*Quoted text*:
▼▼▼
# CSUSA gift certificate offer again.



## kent4Him (Dec 3, 2007)

Did you all see that CSUSA is again offering a $10 gift certificate for each $50 certificate purchased?  There is a limit of 5.  I'll be running a group buy in January, so if you want to save an additional 20% on your order, get your gift certificates now.


----------



## Monty (Dec 3, 2007)

So do we send you the CGs for payment?


----------



## kent4Him (Dec 3, 2007)

> _Originally posted by Monty_
> 
> So do we send you the CGs for payment?



That would be the plan.  The CG would be used for all or part of your order.


----------



## Geo in Winnipeg (Dec 3, 2007)

I can't find details of the offer on their site. All I can find is the regular GC's.


----------



## maxwell_smart007 (Dec 3, 2007)

It was in their email that just came out, George...


----------



## Geo in Winnipeg (Dec 3, 2007)

Thanks Andrew. I wonder why I didn't get one. I get their other email offers.


----------



## jedgerton (Dec 8, 2007)

Chris,

Thanks for posting this.  I've ordered my GC's and will be looking for the group buy to start.  Have a great holiday!

John


----------



## jedgerton (Dec 8, 2007)

Chris,

Thanks for posting this.  I've ordered my GC's and will be looking for the group buy to start.  Have a great holiday!

John


----------
▲▲▲
*Brief 1*:
List the distinct usernames that appear as post headers in the gift certificate thread.

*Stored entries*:
▼▼▼
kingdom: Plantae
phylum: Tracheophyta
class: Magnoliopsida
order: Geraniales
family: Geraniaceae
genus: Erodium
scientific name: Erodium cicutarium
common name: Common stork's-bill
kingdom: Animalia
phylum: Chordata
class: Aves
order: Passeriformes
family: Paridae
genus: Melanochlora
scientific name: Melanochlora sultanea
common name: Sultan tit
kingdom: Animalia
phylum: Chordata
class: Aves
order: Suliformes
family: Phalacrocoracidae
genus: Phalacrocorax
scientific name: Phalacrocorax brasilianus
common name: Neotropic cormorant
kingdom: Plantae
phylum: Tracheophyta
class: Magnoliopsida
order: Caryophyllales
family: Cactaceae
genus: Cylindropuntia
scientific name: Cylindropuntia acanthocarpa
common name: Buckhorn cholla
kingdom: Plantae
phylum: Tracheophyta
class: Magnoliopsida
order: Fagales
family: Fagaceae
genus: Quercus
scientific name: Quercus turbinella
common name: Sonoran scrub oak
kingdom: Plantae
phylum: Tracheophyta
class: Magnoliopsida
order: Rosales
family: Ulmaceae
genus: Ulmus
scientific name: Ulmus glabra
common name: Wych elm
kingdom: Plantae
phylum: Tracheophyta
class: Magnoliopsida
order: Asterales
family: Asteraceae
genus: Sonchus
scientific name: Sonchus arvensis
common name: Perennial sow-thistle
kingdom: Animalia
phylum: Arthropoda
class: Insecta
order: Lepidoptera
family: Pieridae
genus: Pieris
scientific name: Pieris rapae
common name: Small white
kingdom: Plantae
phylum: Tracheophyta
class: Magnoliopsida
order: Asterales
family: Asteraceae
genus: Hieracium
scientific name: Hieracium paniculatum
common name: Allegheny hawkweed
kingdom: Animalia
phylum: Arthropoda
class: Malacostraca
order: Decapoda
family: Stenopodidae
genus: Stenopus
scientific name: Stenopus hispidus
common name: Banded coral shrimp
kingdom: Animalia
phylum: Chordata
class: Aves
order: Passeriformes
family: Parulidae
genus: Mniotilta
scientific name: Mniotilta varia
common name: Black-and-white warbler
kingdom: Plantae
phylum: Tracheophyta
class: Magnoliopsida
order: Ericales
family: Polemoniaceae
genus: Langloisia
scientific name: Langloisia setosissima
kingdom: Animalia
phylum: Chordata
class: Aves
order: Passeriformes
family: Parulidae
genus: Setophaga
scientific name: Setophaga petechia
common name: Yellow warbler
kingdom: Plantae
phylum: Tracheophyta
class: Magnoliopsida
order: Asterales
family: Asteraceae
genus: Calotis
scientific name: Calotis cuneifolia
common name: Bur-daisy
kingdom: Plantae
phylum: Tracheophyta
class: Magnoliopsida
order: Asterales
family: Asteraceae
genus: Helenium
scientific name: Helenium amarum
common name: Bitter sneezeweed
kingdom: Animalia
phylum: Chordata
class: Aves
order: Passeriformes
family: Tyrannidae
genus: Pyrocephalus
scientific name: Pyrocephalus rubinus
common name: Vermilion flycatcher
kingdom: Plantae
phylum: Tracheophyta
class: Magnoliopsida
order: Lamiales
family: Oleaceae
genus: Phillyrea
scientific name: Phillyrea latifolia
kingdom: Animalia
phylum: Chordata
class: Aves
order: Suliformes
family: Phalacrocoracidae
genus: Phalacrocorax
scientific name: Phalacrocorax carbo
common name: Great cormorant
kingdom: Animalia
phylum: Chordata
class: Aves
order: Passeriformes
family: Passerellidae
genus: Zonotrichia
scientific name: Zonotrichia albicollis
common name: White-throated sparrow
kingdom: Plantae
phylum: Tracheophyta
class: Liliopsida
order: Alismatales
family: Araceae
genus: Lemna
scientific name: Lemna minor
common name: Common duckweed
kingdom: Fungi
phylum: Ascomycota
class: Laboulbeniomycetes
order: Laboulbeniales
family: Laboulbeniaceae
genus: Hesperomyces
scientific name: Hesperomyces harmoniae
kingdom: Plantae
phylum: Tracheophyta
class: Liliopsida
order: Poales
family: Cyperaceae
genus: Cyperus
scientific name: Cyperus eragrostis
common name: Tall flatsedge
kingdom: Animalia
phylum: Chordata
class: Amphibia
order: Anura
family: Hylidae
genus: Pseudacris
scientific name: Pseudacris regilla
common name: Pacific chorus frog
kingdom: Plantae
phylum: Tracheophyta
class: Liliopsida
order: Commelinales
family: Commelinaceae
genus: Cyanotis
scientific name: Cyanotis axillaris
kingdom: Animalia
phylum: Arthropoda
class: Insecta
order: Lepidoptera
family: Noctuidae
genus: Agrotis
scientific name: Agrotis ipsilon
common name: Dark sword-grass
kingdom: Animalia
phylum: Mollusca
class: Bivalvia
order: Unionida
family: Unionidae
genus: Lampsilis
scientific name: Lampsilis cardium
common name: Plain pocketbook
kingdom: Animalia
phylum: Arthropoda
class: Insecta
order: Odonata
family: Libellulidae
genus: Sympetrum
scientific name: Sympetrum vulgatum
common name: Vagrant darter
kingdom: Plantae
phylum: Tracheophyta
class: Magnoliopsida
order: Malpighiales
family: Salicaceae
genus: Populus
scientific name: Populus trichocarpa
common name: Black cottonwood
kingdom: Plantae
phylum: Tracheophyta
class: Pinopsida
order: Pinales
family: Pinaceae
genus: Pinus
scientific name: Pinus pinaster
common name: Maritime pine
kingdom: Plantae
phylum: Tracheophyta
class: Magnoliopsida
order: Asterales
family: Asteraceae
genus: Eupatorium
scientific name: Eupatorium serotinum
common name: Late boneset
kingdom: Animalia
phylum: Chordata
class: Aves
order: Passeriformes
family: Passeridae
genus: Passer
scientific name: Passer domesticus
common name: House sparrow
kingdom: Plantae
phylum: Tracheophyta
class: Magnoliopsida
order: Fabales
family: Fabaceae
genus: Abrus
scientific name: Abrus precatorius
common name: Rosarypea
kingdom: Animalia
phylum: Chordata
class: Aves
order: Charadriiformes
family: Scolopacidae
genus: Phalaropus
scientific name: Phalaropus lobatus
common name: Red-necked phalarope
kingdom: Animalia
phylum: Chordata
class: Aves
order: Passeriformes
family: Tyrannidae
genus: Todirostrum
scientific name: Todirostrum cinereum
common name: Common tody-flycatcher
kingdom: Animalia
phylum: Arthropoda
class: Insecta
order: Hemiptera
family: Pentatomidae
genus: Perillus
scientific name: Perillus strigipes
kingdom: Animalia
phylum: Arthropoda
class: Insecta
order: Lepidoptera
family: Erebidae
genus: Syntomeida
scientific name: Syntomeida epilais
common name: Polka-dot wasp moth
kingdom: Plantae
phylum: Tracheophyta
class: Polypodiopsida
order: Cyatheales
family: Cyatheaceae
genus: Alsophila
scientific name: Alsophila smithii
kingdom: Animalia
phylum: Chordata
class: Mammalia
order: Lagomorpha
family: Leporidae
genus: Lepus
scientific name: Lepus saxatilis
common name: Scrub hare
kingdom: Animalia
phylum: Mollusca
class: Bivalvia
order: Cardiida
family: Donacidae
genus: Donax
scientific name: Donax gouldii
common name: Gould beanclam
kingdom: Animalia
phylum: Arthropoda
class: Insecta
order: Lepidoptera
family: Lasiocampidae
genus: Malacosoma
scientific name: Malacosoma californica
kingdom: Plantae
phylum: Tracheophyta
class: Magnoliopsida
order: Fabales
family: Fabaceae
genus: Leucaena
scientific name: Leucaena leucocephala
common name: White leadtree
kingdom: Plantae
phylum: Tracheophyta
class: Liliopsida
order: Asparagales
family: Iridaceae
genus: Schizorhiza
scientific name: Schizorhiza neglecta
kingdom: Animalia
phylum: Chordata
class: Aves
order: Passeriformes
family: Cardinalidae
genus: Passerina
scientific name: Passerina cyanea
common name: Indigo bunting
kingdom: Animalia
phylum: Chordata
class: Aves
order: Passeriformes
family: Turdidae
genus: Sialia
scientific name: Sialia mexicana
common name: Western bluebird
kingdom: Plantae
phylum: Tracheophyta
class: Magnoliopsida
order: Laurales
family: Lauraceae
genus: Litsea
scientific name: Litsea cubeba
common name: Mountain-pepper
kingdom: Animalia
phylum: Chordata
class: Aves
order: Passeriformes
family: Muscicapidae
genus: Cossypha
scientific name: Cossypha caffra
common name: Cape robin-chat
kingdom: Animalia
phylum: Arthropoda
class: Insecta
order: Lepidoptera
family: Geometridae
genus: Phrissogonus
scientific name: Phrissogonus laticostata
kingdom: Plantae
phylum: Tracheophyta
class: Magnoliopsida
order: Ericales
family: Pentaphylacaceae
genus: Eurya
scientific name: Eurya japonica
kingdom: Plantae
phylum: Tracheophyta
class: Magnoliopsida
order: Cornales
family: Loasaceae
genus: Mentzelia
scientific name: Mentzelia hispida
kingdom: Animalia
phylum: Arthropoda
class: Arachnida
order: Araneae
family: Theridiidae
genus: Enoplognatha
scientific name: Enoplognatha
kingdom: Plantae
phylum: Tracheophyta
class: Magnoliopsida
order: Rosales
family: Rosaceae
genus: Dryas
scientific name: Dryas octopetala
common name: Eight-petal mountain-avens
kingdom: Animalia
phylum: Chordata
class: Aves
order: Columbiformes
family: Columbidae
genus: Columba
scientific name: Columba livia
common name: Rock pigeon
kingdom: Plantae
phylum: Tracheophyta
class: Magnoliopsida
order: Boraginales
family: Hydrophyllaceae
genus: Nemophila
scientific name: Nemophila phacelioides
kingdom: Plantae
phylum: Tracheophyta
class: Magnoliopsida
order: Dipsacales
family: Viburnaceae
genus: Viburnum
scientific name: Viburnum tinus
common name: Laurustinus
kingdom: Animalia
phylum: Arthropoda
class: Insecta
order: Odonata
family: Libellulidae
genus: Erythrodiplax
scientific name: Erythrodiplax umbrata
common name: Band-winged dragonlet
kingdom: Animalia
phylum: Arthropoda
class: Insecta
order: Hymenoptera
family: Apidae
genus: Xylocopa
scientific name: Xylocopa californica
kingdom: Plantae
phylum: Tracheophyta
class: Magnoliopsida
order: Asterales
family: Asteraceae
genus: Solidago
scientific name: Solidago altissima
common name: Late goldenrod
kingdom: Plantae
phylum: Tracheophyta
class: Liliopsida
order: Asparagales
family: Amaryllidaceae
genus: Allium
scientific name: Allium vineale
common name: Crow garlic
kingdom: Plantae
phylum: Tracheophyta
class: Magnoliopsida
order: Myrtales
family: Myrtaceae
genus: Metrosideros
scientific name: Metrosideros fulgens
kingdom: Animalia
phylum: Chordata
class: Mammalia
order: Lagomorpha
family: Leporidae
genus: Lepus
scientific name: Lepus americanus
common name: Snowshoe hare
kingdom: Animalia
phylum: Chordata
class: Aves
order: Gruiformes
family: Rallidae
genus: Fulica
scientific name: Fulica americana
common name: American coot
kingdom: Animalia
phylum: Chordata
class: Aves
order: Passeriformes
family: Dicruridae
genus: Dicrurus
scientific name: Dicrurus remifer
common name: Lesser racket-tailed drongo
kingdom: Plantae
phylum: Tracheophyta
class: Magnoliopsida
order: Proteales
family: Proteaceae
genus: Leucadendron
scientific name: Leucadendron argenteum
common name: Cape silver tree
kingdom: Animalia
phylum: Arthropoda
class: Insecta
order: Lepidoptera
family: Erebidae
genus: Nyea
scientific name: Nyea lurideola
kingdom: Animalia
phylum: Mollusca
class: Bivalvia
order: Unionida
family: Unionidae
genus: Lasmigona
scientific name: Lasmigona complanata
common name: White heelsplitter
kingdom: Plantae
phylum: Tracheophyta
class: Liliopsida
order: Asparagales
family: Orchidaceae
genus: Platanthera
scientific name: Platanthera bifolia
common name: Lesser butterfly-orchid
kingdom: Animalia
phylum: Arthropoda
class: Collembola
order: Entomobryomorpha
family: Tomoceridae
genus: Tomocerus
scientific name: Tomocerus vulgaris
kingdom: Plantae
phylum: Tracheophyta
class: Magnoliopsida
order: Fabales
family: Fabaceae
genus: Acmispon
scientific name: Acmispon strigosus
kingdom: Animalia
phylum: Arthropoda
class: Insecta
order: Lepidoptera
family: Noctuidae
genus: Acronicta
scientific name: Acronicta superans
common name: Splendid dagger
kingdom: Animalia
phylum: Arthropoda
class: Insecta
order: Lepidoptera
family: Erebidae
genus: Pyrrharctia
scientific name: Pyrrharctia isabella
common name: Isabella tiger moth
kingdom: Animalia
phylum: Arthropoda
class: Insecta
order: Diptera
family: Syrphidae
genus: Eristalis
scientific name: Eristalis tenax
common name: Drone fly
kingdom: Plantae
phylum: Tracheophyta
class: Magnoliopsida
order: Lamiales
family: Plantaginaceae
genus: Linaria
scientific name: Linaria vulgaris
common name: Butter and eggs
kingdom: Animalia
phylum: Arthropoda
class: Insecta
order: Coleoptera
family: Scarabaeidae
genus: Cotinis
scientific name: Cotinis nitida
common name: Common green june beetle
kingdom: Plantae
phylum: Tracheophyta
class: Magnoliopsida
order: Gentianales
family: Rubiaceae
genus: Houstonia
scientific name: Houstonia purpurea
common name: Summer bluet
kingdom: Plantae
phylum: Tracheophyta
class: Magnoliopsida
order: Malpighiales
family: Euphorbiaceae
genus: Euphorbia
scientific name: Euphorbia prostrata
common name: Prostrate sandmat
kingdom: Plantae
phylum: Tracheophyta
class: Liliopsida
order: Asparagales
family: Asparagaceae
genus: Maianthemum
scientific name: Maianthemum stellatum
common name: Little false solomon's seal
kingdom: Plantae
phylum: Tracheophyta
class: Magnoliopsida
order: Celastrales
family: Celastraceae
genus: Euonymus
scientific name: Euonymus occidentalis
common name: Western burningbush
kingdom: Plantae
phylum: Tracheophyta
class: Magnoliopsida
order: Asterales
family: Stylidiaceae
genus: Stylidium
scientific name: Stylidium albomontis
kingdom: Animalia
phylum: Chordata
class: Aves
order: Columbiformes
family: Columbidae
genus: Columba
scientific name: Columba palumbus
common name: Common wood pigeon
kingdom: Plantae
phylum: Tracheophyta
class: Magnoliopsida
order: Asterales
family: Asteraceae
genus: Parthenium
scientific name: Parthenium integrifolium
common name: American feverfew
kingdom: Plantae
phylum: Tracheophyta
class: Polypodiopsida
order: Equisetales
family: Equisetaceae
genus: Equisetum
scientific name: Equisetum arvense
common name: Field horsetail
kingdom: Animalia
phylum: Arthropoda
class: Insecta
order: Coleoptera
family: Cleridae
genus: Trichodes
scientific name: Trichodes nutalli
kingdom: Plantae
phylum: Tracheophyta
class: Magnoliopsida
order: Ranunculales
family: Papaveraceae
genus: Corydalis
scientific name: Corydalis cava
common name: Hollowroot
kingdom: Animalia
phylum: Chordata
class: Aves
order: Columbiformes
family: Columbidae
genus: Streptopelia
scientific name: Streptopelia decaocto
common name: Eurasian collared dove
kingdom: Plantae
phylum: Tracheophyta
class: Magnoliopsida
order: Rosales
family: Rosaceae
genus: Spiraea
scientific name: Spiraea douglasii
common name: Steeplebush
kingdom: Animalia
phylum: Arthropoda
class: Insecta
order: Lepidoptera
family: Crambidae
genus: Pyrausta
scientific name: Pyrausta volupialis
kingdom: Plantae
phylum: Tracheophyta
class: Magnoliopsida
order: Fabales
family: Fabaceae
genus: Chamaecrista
▲▲▲
*Brief 2*:
Recast everything in the records from the line containing "common name: Allegheny hawkweed" down to the line containing "scientific name: Setophaga petechia", both included, as a two-column CSV with columns named field and value. Give one row per record, with each part in its own quoted field and any line breaks turned into spaces.

*Full answer 1*:
kent4Him, Monty, Geo in Winnipeg, maxwell_smart007, jedgerton

*Full answer 2*:
field,value
"common name:","Allegheny hawkweed"
"kingdom:","Animalia"
"phylum:","Arthropoda"
"class:","Malacostraca"
"order:","Decapoda"
"family:","Stenopodidae"
"genus:","Stenopus"
"scientific name:","Stenopus hispidus"
"common name:","Banded coral shrimp"
"kingdom:","Animalia"
"phylum:","Chordata"
"class:","Aves"
"order:","Passeriformes"
"family:","Parulidae"
"genus:","Mniotilta"
"scientific name:","Mniotilta varia"
"common name:","Black-and-white warbler"
"kingdom:","Plantae"
"phylum:","Tracheophyta"
"class:","Magnoliopsida"
"order:","Ericales"
"family:","Polemoniaceae"
"genus:","Langloisia"
"scientific name:","Langloisia setosissima"
"kingdom:","Animalia"
"phylum:","Chordata"
"class:","Aves"
"order:","Passeriformes"
"family:","Parulidae"
"genus:","Setophaga"
"scientific name:","Setophaga petechia"